- [Quoted text]:
- - -

J Draper, Safe Technology; D Green & D Worswick, Serco TAS, UK
Engineering components operating hot and cyclically will experience creep damage and fatigue damage which can initiate cracks and ultimately lead to component failure. Fatigue damage was first recorded and investigated at the begining of the railway industry and continues to be extensively studied today.
Creep deformation in ice and rock under geological forces has been noted for centuries. However, creep damage in engineering materials became of significant interest with the advent of power stations since the thermal efficiency of thermodynamic cycles is directly related to the maximum operating temperature.
Creep damage and fatigue damage can occur separately and progressively during plant operation. Fatigue damage is related to the magnitude and number of load cycles whereas creep damage is related to steady load levels and operating temperature. There are commonly occurring circumstances under which fatigue damage and creep damage can interact leading to the sudden onset of cracking and much reduced component endurance.
Current approaches are inadequate
A common approach to managing sudden degradation due to creep-fatigue damage is to limit the maximum operating temperature of components, thus negating creep effects. For example, ASME codes (ASME, NB 3000) limit the operating temperature of certain classes of carbon steels and low alloy steels to 371 °C and to certain austenitic stainless steels and nickel-based alloys to 426 °C.
This approach is not adequate for future needs. Recent changes in the operating rationale of power stations have occurred because of industrial deregulation. This has meant that many power stations have changed from baseload generation to peak load generation so that high temperature components such as gas turbines and boilers are now operating beyond their design basis.
Notwithstanding the long history of creep and fatigue research, the complexity of the phenomenon and industrial changes driven by globalization, deregulation and environmental issues mean that there is an urgent need for validated creep-fatigue endurance methodologies linked to modern methods for stress and strain analysis. This need will only increase in the future. Since the technical problem is now occurring in a wider range of industries, the methods should be robust for use by non-specialists.
The strain based approach
Over the past 40 years, extensive research has been undertaken collaboratively by various companies in the UK power generation sector, concerned with the understanding of thermal-mechanical, creep-fatigue damage mechanisms. Serco Technical and Assurance Services (TAS) which traces its origins back to the UK Atomic Energy Authority has been continually involved with these programmes and has contributed extensively to the research.

- - -

[Excerpt from a dataset]
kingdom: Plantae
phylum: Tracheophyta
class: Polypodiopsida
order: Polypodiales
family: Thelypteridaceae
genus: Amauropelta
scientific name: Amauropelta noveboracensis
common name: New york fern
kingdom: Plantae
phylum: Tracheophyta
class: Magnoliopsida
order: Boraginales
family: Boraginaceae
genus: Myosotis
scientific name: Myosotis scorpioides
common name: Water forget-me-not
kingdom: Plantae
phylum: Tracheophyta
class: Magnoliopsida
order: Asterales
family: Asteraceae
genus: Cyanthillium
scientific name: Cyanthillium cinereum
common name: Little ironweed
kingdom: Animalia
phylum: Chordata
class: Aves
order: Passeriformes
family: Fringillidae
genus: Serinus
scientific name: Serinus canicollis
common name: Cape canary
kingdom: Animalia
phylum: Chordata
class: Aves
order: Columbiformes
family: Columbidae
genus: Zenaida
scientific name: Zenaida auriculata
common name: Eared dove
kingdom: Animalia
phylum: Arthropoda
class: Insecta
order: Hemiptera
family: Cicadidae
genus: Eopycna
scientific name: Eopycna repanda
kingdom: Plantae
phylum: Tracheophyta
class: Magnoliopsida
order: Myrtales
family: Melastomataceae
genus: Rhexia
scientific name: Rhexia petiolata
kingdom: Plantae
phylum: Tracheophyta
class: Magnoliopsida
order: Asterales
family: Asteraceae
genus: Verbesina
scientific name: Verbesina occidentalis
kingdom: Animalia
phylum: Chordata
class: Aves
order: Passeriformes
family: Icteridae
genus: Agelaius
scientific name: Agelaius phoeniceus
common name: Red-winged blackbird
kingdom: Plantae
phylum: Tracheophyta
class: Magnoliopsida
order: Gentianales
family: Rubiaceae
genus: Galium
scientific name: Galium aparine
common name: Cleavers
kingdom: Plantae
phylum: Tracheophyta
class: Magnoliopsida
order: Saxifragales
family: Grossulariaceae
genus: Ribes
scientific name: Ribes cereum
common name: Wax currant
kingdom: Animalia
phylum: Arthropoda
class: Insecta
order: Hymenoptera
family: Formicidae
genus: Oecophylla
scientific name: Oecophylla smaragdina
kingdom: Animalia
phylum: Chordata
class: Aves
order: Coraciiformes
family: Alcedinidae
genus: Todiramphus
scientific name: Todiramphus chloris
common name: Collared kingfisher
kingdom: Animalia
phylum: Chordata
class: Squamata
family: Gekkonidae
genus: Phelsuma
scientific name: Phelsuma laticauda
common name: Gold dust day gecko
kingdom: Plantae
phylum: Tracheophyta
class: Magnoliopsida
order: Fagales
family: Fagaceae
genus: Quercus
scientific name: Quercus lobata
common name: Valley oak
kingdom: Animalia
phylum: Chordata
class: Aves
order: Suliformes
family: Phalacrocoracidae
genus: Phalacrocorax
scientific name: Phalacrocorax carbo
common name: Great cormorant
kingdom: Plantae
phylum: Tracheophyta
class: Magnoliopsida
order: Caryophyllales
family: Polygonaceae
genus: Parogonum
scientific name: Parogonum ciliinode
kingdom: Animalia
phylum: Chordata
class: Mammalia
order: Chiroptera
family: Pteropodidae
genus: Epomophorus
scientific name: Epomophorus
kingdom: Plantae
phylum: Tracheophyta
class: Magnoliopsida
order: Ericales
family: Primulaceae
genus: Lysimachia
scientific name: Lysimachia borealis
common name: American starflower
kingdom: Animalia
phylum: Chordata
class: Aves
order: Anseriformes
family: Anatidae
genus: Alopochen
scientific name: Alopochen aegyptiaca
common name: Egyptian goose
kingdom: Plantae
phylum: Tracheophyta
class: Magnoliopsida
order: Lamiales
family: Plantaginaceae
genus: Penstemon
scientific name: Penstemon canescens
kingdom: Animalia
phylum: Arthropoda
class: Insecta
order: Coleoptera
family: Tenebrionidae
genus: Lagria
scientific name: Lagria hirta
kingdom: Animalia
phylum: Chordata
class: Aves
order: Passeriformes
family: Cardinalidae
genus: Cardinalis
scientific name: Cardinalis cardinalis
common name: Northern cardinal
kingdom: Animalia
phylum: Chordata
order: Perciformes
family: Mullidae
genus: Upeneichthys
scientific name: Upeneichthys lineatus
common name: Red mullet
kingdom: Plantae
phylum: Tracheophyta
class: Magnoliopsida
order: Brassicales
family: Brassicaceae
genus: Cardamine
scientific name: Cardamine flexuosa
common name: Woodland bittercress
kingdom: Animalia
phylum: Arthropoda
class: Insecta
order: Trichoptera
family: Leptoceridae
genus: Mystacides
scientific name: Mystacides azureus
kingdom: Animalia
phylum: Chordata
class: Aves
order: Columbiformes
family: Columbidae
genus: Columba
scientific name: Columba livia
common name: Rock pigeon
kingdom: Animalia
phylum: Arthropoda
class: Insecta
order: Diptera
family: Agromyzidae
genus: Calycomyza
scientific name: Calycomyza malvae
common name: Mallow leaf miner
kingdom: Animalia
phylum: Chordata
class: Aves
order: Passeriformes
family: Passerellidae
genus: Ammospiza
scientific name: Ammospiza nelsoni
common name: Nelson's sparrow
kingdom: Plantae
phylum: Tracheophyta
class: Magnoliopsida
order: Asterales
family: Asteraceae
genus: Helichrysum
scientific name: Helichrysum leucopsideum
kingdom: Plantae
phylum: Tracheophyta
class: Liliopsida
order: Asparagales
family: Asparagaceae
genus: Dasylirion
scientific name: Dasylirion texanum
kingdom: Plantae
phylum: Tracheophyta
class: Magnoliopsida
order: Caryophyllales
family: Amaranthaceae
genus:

- - -

- [Problems to work on]:
1. Answer these questions about the article on creep and fatigue damage:
(a) What ASME temperature limit applies to certain austenitic stainless steels and nickel-based alloys?
(b) What does the article name as the cause of changes in how power stations operate?
(c) What body does Serco TAS trace its origins back to?
2. Write the next part of the article on creep and fatigue damage, continuing from its last paragraph.

- [Set of answers]:
1.
(a) 426 °C
(b) Industrial deregulation
(c) The UK Atomic Energy Authority

2.
The need was driven by incompatibilities between the type of failure observed in laboratory material tests and the failure of plant components, allied to the need for realistic estimation of thermal-mechanical fatigue damage for safe design and operation of nuclear plant components. This led to the development of a component and material specific ‘strain’ based procedure, as an alternative to the more traditional ‘time’ based British Standard and ASME approaches. The UK strain based development is the basis of the R5 assessment procedure used extensively in the UK nuclear power industry1.
An essential element of the strain-based approach is the understanding of damage mechanisms associated with elevated temperature thermal-mechanical, creep-fatigue failure of laboratory material and features tests.
Fatigue concerns the initiation and growth of cracks at free surface. Creep concerns the initiation and coalescence of voids and micro-cracks to form macro-cracks along grain boundaries, and as such affects the bulk of the material (Figure 1). At low strain ranges creep cracking can occur alone, while at higher strain ranges surface fatigue cracks can alone. Alternatively, surface fatigue cracks can trigger the coalescence of creep induced grain boundary micro-damage into grain boundary macro-cracks. Thus thermal-mechanical, creep-fatigue interactions can occur.
A thoroughly modern solution
This understanding of material damage mechanisms at a fundamental level has been reconstituted into fe-safe/TURBOlife analysis algorithms to estimate of component thermal-mechanical, creep-fatigue endurance2. Thus the fe-safe/TURBOlife creep-fatigue damage software recognizes and accounts for aspects such as multi-axial loading, component size and geometric features, cyclic hardening and strain rate effects which are known to influence thermal-mechanical fatigue failure of components.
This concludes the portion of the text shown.